Bürgereinfluss auf EU Ebene: bis dato nur theoretisch
Im Juni 2021 verpflichtete sich die Kommission, die von 1,4 Millionen Menschen unterzeichnete EBI “End the Cage Age“ umzusetzen. Sie zielt darauf ab, 300 Millionen Tiere in der EU aus der Käfighaltung zu befreien. Ein wichtiger Schritt, um den Green Deal umzusetzen. Auch das Europäische Parlament hat dazu eine unterstützende Resolution mit großer Mehrheit verabschiedet. Und tatsächlich wurde zunächst geliefert: Die wohl weltweit umfassendste Reform für mehr Tierwohl für Nutztiere wurde ausgearbeitet und konkret umsetzbare Gesetzesvorschläge liegen vor.
Doch in ihrer Rede zur Lage der EU hat Kommissionspräsidentin Ursula von der Leyen dieses wichtige Thema mit keinem Wort erwähnt. Was hat die Kommission dazu gebracht, ihre Haltung zu ändern? Waren es die 17 Verbände der Fleischindustrie, mit denen sich der zuständige Kommissar getroffen hat?
Die Bürgerinnen und Bürger verlieren das Vertrauen in eine europäische Demokratie, wenn diese es nicht schafft, wichtige Gemeinwohl-Anliegen gegen die Profitinteressen einer Lobby durchzusetzen. Ohne eine wirkungsvolle EBI verliert die EU die Organisationskraft, die Mobilisierungsfähigkeit und das Zusammengehörigkeitsgefühl, die allesamt entstehen, wenn Menschen sich per Bürgerinitiative gemeinsam für ein Anliegen einsetzen.
Demokratie braucht wirkungsvolle Kanäle der Beteiligung
Die EU darf keine Demokratie ohne aktive Bürgerschaft bleiben. Eine funktionierende Demokratie braucht notwendigerweise eine starke Verankerung bei den Bürgerinnen und Bürgern! Es braucht wirkungsvolle Kanäle der Beteiligung.

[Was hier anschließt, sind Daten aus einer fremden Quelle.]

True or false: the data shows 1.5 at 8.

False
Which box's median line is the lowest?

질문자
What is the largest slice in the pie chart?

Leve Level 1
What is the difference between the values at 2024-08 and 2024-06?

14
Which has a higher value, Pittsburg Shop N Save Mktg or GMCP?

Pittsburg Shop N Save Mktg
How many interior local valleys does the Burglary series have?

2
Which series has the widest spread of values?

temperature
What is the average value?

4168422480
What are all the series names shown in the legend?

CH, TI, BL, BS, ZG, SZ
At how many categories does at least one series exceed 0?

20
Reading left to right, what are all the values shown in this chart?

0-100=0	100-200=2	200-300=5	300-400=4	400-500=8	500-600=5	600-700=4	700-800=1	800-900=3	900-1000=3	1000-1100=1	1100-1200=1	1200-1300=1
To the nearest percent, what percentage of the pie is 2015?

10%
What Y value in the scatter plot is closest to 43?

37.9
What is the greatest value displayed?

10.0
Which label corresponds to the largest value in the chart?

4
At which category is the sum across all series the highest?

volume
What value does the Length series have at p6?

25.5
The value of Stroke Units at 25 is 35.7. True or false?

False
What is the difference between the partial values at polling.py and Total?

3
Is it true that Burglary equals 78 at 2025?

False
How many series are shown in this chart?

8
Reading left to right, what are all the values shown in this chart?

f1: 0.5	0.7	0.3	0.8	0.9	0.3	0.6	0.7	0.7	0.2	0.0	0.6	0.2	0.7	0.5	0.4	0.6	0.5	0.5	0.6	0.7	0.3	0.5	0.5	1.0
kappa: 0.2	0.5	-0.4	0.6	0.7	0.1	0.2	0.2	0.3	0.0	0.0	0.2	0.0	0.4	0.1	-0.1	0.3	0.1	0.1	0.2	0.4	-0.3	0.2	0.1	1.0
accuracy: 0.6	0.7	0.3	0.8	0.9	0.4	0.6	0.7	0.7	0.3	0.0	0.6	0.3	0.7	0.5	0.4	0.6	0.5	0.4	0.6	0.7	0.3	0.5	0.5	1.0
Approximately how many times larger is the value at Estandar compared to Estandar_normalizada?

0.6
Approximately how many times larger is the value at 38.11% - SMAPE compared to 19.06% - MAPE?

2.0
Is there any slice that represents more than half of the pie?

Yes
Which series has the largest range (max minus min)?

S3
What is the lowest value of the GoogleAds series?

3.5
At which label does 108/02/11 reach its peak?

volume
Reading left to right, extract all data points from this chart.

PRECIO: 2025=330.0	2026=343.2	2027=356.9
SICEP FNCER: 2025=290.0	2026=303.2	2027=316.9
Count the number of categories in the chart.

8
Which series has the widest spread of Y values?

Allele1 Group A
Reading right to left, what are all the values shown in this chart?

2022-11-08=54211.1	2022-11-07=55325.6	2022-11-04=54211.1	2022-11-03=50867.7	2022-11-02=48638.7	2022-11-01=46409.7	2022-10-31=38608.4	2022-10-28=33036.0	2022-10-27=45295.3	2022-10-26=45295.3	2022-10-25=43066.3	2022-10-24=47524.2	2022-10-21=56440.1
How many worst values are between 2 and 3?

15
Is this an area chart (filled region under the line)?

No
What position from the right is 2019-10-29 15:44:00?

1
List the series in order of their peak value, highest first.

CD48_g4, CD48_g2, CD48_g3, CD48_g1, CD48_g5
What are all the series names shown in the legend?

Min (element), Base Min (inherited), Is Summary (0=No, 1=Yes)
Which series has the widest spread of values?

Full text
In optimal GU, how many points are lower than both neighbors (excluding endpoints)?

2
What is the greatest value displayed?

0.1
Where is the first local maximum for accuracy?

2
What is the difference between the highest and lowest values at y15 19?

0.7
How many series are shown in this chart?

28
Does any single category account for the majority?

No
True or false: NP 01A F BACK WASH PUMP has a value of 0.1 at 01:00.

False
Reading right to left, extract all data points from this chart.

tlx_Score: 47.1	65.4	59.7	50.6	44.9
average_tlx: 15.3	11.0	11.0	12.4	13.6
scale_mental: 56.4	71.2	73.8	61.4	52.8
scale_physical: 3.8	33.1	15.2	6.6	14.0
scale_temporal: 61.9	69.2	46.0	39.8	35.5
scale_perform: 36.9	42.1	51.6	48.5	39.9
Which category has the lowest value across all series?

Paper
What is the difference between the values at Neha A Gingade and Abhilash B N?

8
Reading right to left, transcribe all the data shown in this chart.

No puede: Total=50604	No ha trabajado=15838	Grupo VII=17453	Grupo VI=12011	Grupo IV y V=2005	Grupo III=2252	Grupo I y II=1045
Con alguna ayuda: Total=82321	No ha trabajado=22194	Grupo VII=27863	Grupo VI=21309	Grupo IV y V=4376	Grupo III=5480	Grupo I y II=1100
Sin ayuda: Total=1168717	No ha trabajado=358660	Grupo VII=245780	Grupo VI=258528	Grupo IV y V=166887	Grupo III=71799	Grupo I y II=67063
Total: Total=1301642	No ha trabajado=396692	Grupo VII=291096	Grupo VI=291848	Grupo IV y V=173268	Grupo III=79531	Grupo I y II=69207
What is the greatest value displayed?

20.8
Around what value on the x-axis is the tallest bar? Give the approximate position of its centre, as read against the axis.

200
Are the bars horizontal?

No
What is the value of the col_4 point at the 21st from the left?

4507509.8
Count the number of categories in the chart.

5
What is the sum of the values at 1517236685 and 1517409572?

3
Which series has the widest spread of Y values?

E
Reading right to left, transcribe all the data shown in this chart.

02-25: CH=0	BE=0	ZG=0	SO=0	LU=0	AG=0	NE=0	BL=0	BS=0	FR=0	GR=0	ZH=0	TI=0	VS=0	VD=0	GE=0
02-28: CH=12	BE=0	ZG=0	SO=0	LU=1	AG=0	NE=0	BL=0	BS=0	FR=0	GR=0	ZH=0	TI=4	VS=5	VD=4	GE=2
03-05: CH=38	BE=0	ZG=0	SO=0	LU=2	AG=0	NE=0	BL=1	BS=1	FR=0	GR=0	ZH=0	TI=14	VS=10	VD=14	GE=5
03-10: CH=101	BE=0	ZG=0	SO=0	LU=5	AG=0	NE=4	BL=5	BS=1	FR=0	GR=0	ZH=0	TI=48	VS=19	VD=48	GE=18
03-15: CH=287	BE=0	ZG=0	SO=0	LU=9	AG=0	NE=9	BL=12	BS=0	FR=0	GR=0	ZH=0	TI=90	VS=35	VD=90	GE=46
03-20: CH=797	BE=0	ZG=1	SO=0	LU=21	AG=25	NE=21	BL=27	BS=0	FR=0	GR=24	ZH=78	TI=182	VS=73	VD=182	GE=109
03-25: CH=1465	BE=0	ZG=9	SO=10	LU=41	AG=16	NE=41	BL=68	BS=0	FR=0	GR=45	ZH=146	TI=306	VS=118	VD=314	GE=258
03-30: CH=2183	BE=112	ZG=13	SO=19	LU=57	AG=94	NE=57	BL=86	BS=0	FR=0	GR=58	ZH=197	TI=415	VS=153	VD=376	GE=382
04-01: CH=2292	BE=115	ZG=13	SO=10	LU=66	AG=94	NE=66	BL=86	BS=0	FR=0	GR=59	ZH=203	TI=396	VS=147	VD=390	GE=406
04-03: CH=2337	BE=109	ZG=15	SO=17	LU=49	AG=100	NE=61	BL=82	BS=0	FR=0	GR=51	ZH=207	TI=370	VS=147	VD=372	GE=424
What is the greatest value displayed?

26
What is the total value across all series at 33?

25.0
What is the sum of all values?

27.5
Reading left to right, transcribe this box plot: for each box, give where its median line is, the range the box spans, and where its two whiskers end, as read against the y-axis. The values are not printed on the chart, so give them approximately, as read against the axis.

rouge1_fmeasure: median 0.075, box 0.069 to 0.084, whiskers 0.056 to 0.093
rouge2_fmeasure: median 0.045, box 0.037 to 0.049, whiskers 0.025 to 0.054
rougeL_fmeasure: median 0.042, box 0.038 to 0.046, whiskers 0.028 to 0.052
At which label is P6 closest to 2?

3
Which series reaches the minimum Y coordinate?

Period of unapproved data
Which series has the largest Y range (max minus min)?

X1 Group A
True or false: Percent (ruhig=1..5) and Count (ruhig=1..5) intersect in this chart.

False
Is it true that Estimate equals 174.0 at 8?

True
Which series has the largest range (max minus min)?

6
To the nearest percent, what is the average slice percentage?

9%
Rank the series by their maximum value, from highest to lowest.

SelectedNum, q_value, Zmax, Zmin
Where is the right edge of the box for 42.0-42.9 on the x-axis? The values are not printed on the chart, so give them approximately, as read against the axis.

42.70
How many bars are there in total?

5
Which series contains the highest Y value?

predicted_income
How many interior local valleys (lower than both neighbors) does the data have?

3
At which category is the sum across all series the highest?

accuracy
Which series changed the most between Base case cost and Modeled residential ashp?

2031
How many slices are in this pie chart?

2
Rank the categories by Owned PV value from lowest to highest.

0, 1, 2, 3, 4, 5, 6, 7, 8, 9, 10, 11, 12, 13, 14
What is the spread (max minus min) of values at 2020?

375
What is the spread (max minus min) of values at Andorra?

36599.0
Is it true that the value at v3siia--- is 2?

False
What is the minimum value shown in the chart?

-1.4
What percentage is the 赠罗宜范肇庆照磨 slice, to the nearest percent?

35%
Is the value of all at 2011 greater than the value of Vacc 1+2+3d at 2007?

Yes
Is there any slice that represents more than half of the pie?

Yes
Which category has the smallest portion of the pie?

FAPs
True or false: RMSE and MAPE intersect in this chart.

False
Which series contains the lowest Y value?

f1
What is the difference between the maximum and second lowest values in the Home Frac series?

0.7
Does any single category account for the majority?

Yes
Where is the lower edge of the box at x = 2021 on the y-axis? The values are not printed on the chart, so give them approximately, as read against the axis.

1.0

Deshalb fordern wir zusammen mit anderen Organisationen die EU-Kommission in einem offenen Brief auf, dieses fatale Signal zurückzunehmen und die Gesetzesvorschläge zur EBI “End the Cage Age“ umzusetzen. Die Kommission muss ihre Verpflichtung zur Beendigung der Käfighaltung einhalten und die entsprechenden Gesetze wieder auf die Agenda setzen. Sonst steht die Glaubwürdigkeit der europäischen Bürgerinitiative auf dem Spiel.